GOAL OF THE EXERCISE: Give back every record exactly as it reads.

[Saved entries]
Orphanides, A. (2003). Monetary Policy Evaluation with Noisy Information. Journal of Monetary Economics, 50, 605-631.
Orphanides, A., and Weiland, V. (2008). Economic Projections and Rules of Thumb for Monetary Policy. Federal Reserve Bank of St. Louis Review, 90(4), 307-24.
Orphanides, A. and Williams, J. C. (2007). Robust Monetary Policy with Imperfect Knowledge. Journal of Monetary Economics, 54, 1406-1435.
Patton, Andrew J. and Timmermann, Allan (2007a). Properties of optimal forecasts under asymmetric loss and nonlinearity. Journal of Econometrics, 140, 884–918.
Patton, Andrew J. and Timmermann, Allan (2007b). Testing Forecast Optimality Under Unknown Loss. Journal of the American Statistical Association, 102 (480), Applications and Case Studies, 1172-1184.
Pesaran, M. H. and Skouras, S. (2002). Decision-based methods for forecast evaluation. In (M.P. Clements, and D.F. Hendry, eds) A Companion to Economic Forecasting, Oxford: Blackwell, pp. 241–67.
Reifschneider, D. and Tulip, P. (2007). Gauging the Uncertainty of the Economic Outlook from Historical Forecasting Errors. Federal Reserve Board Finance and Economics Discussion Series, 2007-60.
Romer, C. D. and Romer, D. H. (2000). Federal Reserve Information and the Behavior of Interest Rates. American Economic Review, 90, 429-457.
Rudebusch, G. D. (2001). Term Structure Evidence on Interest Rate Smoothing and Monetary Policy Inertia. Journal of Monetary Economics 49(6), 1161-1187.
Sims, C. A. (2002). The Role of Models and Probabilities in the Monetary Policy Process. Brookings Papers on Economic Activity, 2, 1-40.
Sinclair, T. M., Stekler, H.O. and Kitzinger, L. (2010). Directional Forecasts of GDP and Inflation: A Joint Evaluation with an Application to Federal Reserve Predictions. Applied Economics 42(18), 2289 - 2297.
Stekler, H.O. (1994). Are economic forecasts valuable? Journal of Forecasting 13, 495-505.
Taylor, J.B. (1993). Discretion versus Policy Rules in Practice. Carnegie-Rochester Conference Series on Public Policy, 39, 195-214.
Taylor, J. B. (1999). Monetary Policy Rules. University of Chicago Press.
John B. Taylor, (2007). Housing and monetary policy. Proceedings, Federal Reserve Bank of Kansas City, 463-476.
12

RESULT OF THE EXERCISE:
Orphanides, A. (2003). Monetary Policy Evaluation with Noisy Information. Journal of Monetary Economics, 50, 605-631.
Orphanides, A., and Weiland, V. (2008). Economic Projections and Rules of Thumb for Monetary Policy. Federal Reserve Bank of St. Louis Review, 90(4), 307-24.
Orphanides, A. and Williams, J. C. (2007). Robust Monetary Policy with Imperfect Knowledge. Journal of Monetary Economics, 54, 1406-1435.
Patton, Andrew J. and Timmermann, Allan (2007a). Properties of optimal forecasts under asymmetric loss and nonlinearity. Journal of Econometrics, 140, 884–918.
Patton, Andrew J. and Timmermann, Allan (2007b). Testing Forecast Optimality Under Unknown Loss. Journal of the American Statistical Association, 102 (480), Applications and Case Studies, 1172-1184.
Pesaran, M. H. and Skouras, S. (2002). Decision-based methods for forecast evaluation. In (M.P. Clements, and D.F. Hendry, eds) A Companion to Economic Forecasting, Oxford: Blackwell, pp. 241–67.
Reifschneider, D. and Tulip, P. (2007). Gauging the Uncertainty of the Economic Outlook from Historical Forecasting Errors. Federal Reserve Board Finance and Economics Discussion Series, 2007-60.
Romer, C. D. and Romer, D. H. (2000). Federal Reserve Information and the Behavior of Interest Rates. American Economic Review, 90, 429-457.
Rudebusch, G. D. (2001). Term Structure Evidence on Interest Rate Smoothing and Monetary Policy Inertia. Journal of Monetary Economics 49(6), 1161-1187.
Sims, C. A. (2002). The Role of Models and Probabilities in the Monetary Policy Process. Brookings Papers on Economic Activity, 2, 1-40.
Sinclair, T. M., Stekler, H.O. and Kitzinger, L. (2010). Directional Forecasts of GDP and Inflation: A Joint Evaluation with an Application to Federal Reserve Predictions. Applied Economics 42(18), 2289 - 2297.
Stekler, H.O. (1994). Are economic forecasts valuable? Journal of Forecasting 13, 495-505.
Taylor, J.B. (1993). Discretion versus Policy Rules in Practice. Carnegie-Rochester Conference Series on Public Policy, 39, 195-214.
Taylor, J. B. (1999). Monetary Policy Rules. University of Chicago Press.
John B. Taylor, (2007). Housing and monetary policy. Proceedings, Federal Reserve Bank of Kansas City, 463-476.
12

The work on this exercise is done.